Symmetry breaking in Pottsφ3field theory. Crossover in random ferromagnets

Abstract

We investigate the effects of quadratic and trilinear symmetry breaking in a ${\phi }^3$ field theory for the ($n+1\mathrm{}$)-state Potts model by means of renormalized perturbation theory to one-loop order in dimension $d=6-\epsilon$. For $n+1=2^m$ the break in quadratic symmetry splits the field into $m$ critical and $n-m$ noncritical components, and we allow for three trilinear couplings $v$, $w$, $z$ between different field components. In the limit $n=m=0\mathrm{}$ the Hamiltonian represents a bond-diluted Ising ferromagnet near the percolation threshold with anisotropy parameter ${\tilde{m}}^2\approx e^{-\frac{2J}{T}}$ and critical mass $t=p_c\mathrm{}\left(T\right)-p$, where $T$ is the absolute temperature, $p$ the concentration of occupied bonds, and $p_c\mathrm{}\left(T\right)\mathrm{}$ a point on the critical line. We find that for any nonzero quadratic anisotropy there are only nonsymmetric trilinear fixed-point (FP) couplings $v^{*}\left(\tilde{\mu }\right)$, $w^{*}\left(\tilde{\mu }\right)$, $z^{*}\left(\tilde{\mu }\right)$; $\tilde{\mu }=\frac{\tilde{m}}{\kappa }$ and $\kappa$ is a scale parameter. The multicritical percolation point $v_{\mathrm{II}}^{*}\mathrm{}\left(0\right)=w_{\mathrm{II}}^{*}\mathrm{}\left(0\right)=z_{\mathrm{II}}^{*}\mathrm{}\left(0\right)={\left(\frac{2\epsilon }{7}\right)}^{\frac{1}{2}}$ is the only symmetric FP in the parameter space ($v, w, z$), and it is not completely stable under trilinear symmetry breaking even in the absence of quadratic anisotropy, since the stability matrix has a marginal eigenvector.

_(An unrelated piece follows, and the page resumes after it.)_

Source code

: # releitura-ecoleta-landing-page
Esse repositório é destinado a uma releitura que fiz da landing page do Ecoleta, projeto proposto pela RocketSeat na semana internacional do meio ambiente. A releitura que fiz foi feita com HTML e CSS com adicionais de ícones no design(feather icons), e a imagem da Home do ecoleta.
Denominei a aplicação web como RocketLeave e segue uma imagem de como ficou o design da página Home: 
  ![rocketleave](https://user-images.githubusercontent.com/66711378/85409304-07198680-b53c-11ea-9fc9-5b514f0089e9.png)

Starting from the percolation point we find that, despite a break in trilinear symmetry induced by quadratic anisotropy, there is a crossover to the critical line with asymptotic mean-field exponents. The flow of the couplings and the effective exponents for the crossover are calculated. A further result is that trilinear symmetry breaking yields a new completely stable, asymmetric FP $v_{\mathrm{I}}^{*}=z_{\mathrm{I}}^{*}=0\mathrm{}$, $\frac{w_{\mathrm{I}}^{*2\mathrm{}}\left(\tilde{\mu }\right)}{(1+{\tilde{\mu }}^2)}=\frac{2\epsilon }{7}$, with nonclassical critical exponents ${\eta }_{\mathrm{I}}=+\frac{\epsilon }{21}$, ${\nu }_{\mathrm{I}}^{-1\mathrm{}}-2=\frac{5\epsilon }{21}$ for all finite $\tilde{\mu }$.